The Packers' defense hasn't been perfect, that's for sure. But they're holding their own and have mostly kept opposing teams to low enough point totals that a Rodgers-led offense should be able to score more than.
Teddy Bridgewater had just 99 passing yards and threw an interception. That was enough to give Bridgewater a 45.7 passer rating. That alone shows one heck of a defensive performance. On 19 carries, Adrian Peterson finished with only 67 yards (a 3.5 average). It's the second time this season that Green Bay held Peterson in check, which is a great accomplishment against the NFL's leading rusher.
This isn't to say that the Packers have a perfect defense, or even a top-10 defense. But all things considered, Dom Capers' group has had a good season and put together another strong performance against Minnesota. Yet, those players don't get to walk away with a victory, mostly due to Green Bay's offensive deficiencies.
5. On to Washington ...
The Packers find themselves where 20 other teams wish they were: in the playoffs.
Ultimately, the goal is to get into the postseason and play your best football at that point. Green Bay got in, but it would take quite the leap of faith to presume the Packers are in a spot in which they can get hot right now.
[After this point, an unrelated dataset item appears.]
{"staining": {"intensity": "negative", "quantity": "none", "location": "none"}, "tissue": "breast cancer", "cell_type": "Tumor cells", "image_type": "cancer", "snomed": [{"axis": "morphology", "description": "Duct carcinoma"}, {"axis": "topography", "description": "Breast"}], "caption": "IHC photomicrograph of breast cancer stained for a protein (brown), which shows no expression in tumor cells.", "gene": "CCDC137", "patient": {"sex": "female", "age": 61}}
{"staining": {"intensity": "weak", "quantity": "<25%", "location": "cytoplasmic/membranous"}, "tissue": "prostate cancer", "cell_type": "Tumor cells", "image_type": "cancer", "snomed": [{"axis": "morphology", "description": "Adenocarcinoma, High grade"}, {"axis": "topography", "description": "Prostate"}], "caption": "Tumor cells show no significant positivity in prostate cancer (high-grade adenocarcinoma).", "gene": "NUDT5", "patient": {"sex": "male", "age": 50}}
As it stands with six days before the matchup in Washington, Green Bay is a one-point underdog. It's hard to believe, considering where these two teams were three months ago (Washington had a 2-4 record to begin the season) that the Packers' struggles have led to them not being favored. But it makes sense considering Washington's four-game winning streak and Green Bay's back-to-back losses.
That game kicks off Sunday, Jan. 10 at 3:40 p.m. CT.